*Tugas Dikerjakan*:
a - Salin secara persis bagian teks tentang kedatangan guru SM-3T di sekolah, dimulai dari "Di sekolah sudah" dan berlanjut hingga "dunia yaitu Kopassus.".
b - Teruskan teks tentang kedatangan guru SM-3T di sekolah, dimulai setelah kalimat terakhir yang ditampilkan.

══ Kutipan Teks

Di sekolah sudah berkumpul dewan guru dan ternyata di sini ada guru SM-3T
Angkatan II dari LPTK UM yaitu; Mas Anjar dan Selvy, mereka merasa terkejut
dengan kedatangan kami dengan penampilan yang agak “ berbeda” karena rambut
kami berdua sangat tipis karena hanya 2 cm saja panjangnya, dan kamipun
terlihat terbakar kulitnya, karena memang sebelum kami berangkat ke penempatan
ada pra kondisi, dimana 4 hari terakhir prakondisi kami di godok oleh salah
satu tentara terbaik di dunia yaitu Kopassus.

════
══ Daftar Butir

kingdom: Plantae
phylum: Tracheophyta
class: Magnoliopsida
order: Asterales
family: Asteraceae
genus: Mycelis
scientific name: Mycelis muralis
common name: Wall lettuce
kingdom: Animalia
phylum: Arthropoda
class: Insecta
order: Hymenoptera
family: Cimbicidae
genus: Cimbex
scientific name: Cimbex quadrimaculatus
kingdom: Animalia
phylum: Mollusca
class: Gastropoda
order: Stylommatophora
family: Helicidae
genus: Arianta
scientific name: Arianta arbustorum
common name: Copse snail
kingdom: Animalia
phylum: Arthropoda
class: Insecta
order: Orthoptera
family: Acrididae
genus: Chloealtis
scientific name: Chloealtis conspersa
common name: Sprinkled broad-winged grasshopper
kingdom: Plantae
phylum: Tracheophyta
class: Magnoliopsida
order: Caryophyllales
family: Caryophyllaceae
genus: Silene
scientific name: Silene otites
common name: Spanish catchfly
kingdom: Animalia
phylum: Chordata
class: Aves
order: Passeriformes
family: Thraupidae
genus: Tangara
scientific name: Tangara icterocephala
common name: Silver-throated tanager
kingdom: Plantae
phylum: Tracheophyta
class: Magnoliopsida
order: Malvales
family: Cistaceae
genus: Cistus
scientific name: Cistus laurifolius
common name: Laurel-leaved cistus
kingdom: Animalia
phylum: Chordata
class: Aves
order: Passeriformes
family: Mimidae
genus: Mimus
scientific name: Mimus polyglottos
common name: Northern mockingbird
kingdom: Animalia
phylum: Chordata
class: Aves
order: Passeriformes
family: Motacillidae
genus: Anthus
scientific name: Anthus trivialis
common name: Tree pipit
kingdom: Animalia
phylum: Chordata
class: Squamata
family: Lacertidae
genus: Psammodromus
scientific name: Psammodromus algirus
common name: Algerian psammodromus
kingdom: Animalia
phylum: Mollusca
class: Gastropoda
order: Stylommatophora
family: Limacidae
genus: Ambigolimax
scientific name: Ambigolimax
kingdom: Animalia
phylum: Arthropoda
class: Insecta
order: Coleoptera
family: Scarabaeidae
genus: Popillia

════

*Jawaban Berurutan*:
a -
Di sekolah sudah berkumpul dewan guru dan ternyata di sini ada guru SM-3T
Angkatan II dari LPTK UM yaitu; Mas Anjar dan Selvy, mereka merasa terkejut
dengan kedatangan kami dengan penampilan yang agak “ berbeda” karena rambut
kami berdua sangat tipis karena hanya 2 cm saja panjangnya, dan kamipun
terlihat terbakar kulitnya, karena memang sebelum kami berangkat ke penempatan
ada pra kondisi, dimana 4 hari terakhir prakondisi kami di godok oleh salah
satu tentara terbaik di dunia yaitu Kopassus.

b -
Dewan
guru mempersilahkan kami untuk duduk, tak lama salah satu dewan guru membawakan
air minus es, karena memang udara sangat panas saya rasa. Hari ini adalah hari
sabtu jadi tidak ada KBM hanya ada ibadah dari pagi sampai siang. SD Negeri
Riung dikepalai oleh seorang wanita yang bernama Juliantje Riung atau biasa
kami panggil mama Riung. Riung adalah salah satu Fam atau marga yang ada di
Kepulauan Talaud karena memang di sini semua penduduk aslinya mempunyai marga
mengikuti garis keturunan ayah. Waktu sudah menunjukkan jam pulang, akhirnya
bel pulangpun dibunyikan dan terlihat bel yang dipakai hanya terbuat dari besi
tua yang jauh dari kata layak. Ada salah satu guru nyeletuk mari “mapurette” kening sayapun berkerut dan
guru tersebut mengetahui ketidak tahuan kami apa maksudnya “mapurette” lalu beliau mengatakan “mapurette” sama dengan pulang dan
sayapun tersenyum ketika beliau mengatakan hal tersebut dan ini adalah kata
dalam bahasa Talaud yang pertama saya ketahui.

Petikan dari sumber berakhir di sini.